“But in your hearts set apart Christ as Lord. Always be prepared to give an answer to everyone who asks you to give a reason for the hope that you have. But do this with gentleness and respect.” 1 Peter 3:15, NIV
Have you ever taught a child to cast a fishing pole? It was such a blessing to help my seven-year-old daughter learn how to cast a line into a small pond yesterday. As I was helping her, I realized that a good cast feels as good as it looks. It’s fairly easy to explain how far to bend the pole back and how hard to flick it. The hardest part is how to teach them when to hit the trigger on the reel so that the hooked worm makes it from the shore to the water. I have found that the best way to teach a child how to fish is to demonstrate a cast once or twice, move far away, and then just watch them learn. What a joy it was to watch my daughter laugh as she learned to cast. My job was simply to enjoy the moment and encourage her to keep trying. Of course a good parent also remains just close enough to ensure that nobody gets hooked, and to remove the fish from the line if the worm ever makes it into the water. It’s amazing to watch how quickly a child learns. There is an unexplainable joy for both the child and the teacher when they finally get the perfect cast and when they catch their first fish.

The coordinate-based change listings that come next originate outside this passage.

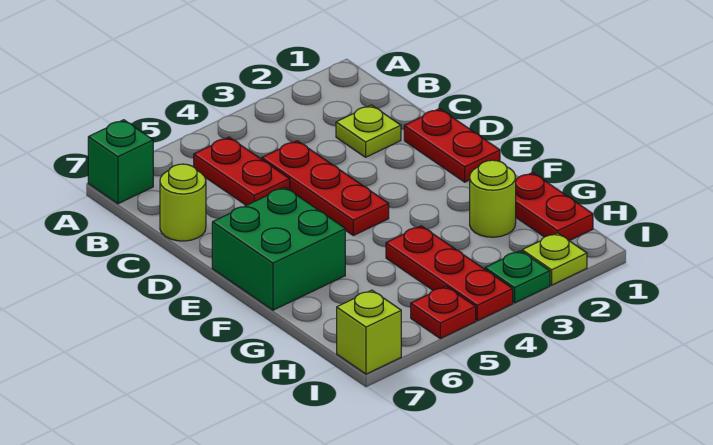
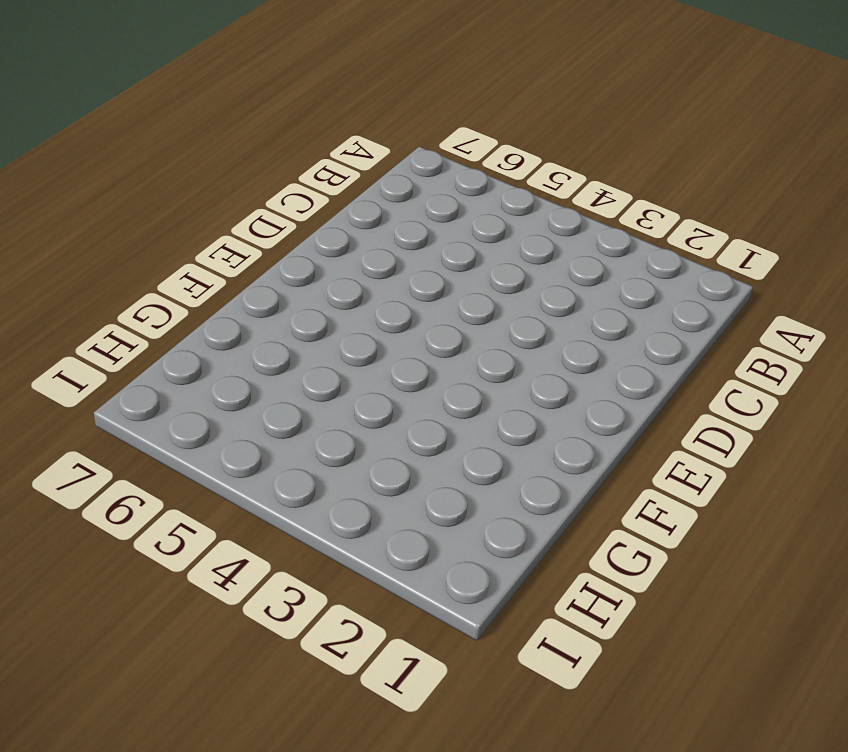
none -> green brick A7 level 1
none -> red plate B5:C5 level 1
none -> lime plate C2 level 1

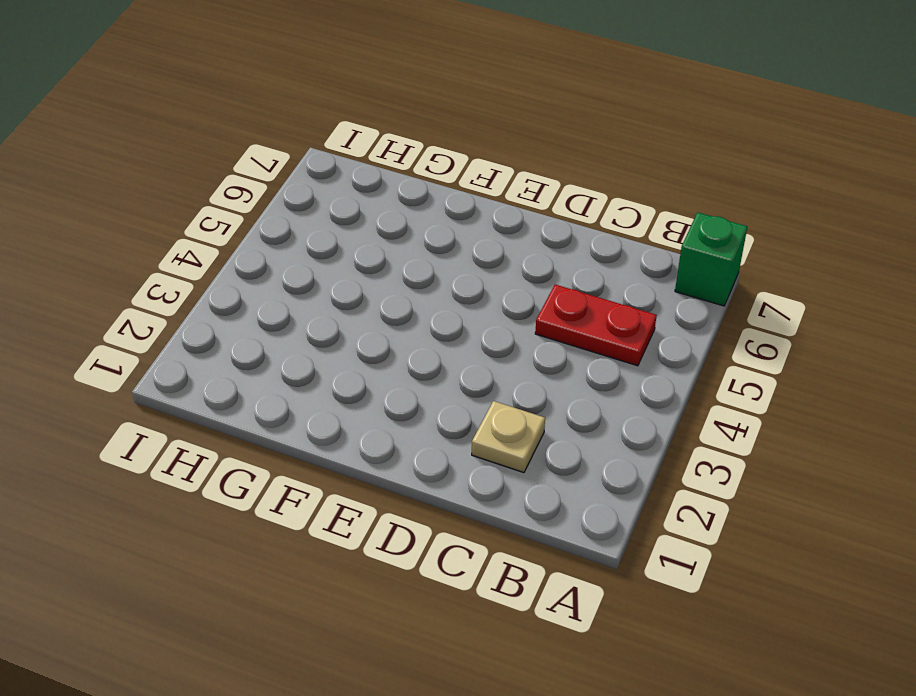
tan plate C2 level 1 -> lime plate C2 level 1
none -> red plate C4:E4 level 1
none -> lime round brick C7 level 1
none -> red plate D1:E1 level 1

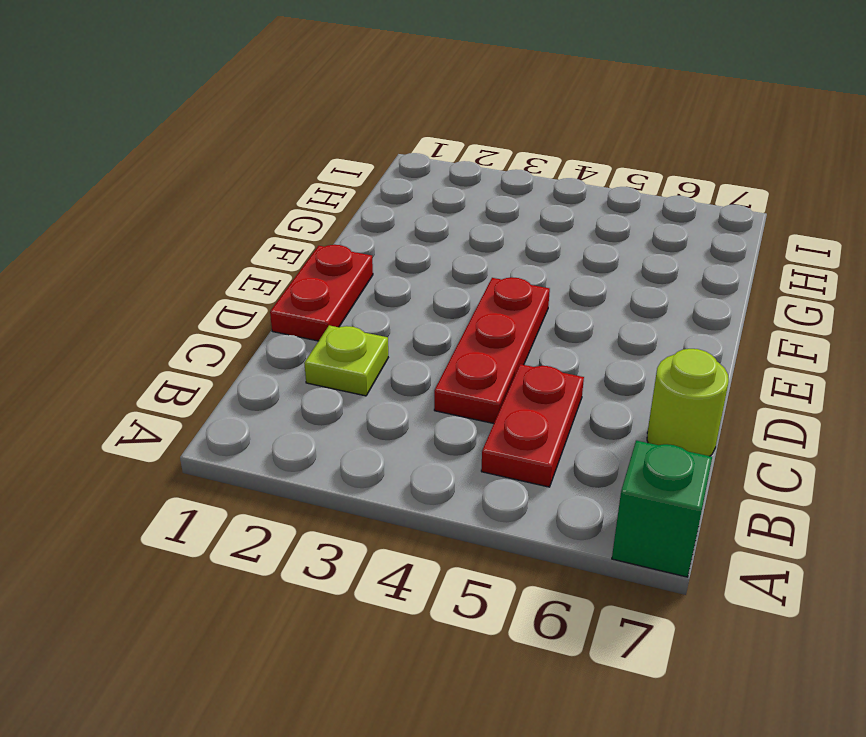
none -> green brick E6:F7 level 1
none -> red plate G1:H1 level 1
none -> lime round brick G2 level 1

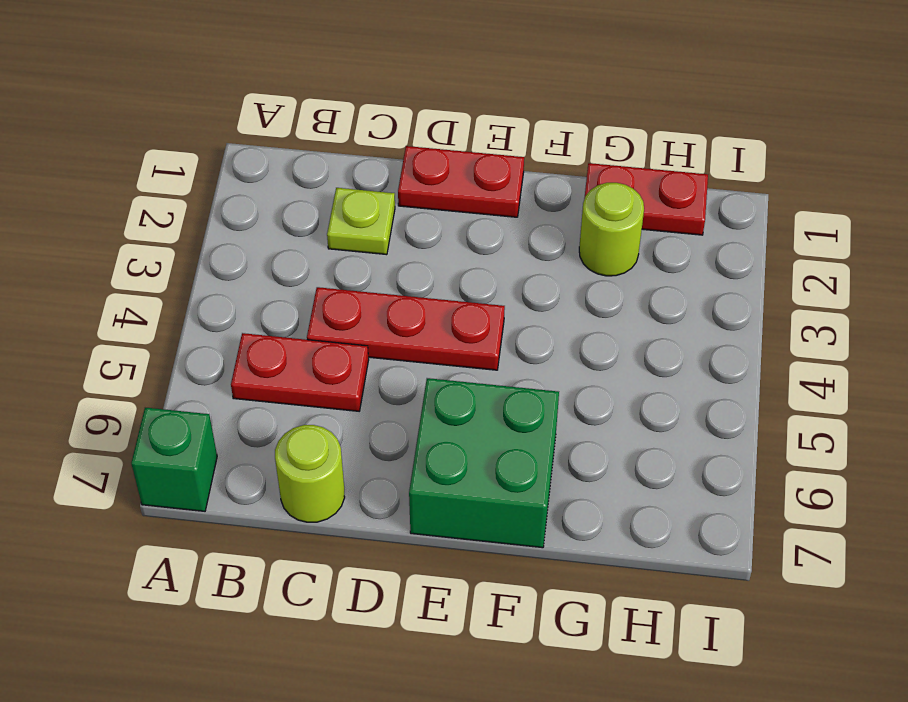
none -> red plate G4:I4 level 1
none -> lime plate I2 level 1
none -> green plate I3 level 1

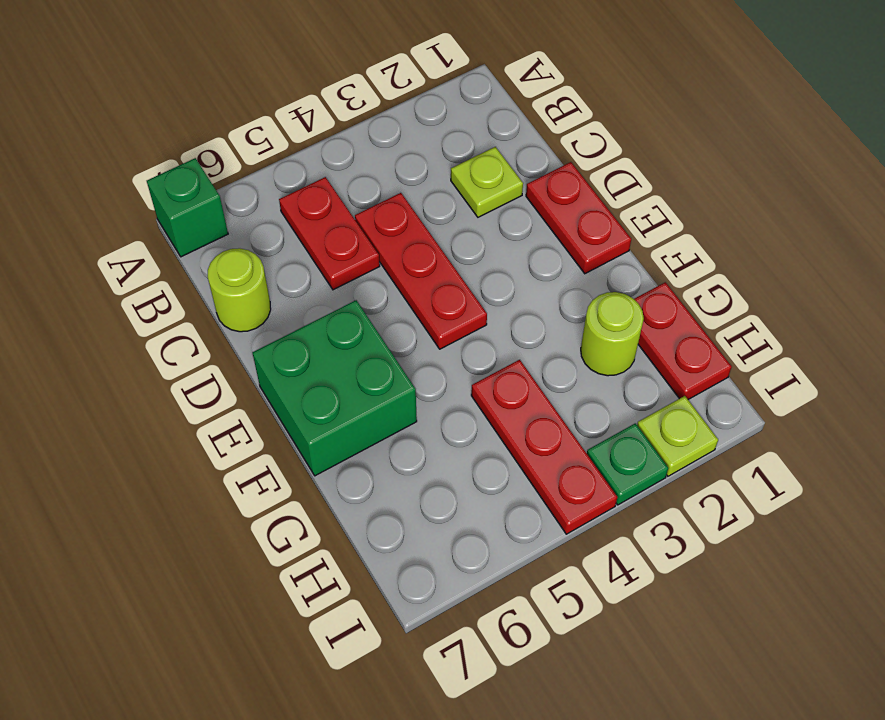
none -> red plate I5 level 1
none -> lime brick I7 level 1

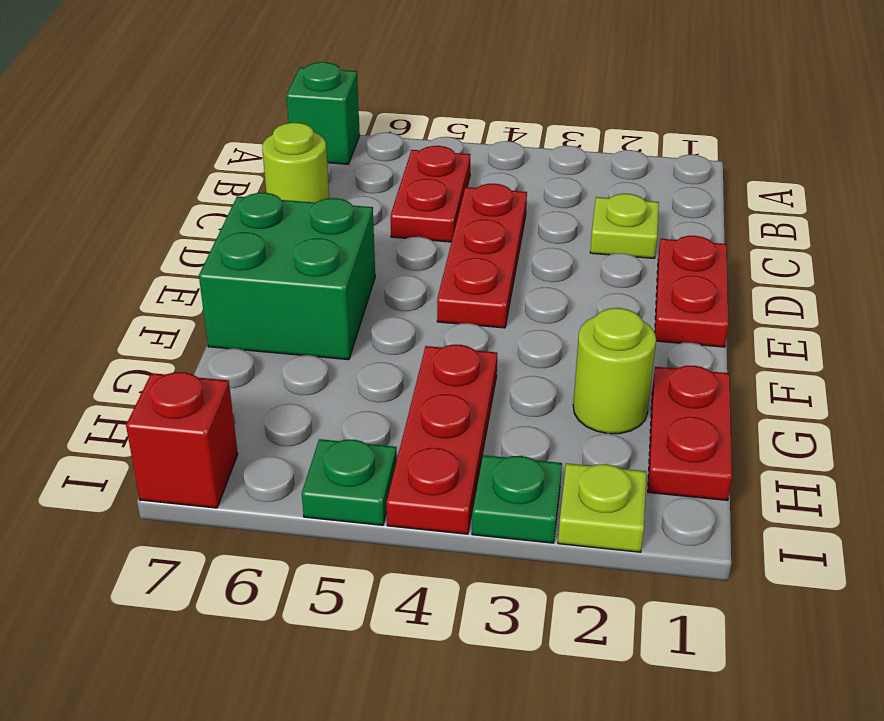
green plate I5 level 1 -> red plate I5 level 1
red brick I7 level 1 -> lime brick I7 level 1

Have you ever wondered why Jesus chose a group of fisherman to become His first disciples? Peter, Andrew, James, and John were all commercial fisherman and they knew how to cast nets. Jesus recognized their passion for fishing and called them to “Come follow me, and I will make you fishers of men.” (Matthew 4:19, NIV) What was it about Jesus that caused these young men to temporarily leave the shore and follow Him into the cities and onto the water? How did Jesus teach them to fish for men for the first time? Did He demonstrate how to cast and then step back and watch them learn with a smile in His heart?
Although I am a city slicker I have been privileged to catch a few big fish (no I don’t have pictures). I have also watched men and women change their hearts and make decisions to follow Jesus. There is an unexplainable joy in both of these experiences. The amazing part about learning how to fish for men is that we don’t have to worry about getting the perfect cast. Jesus stood on the shore and called to His disciples to “throw your net on the right side of the boat and you will find some (fish). When they did they were unable to haul the net in because of the large number of fish.” (John 21:6, NIV) Fishing for men is all about Jesus and not about us. Our job is to just hang out with our Master and to listen for His command to cast and collect. Are our lines and nets standing ready for Jesus’ command to cast them?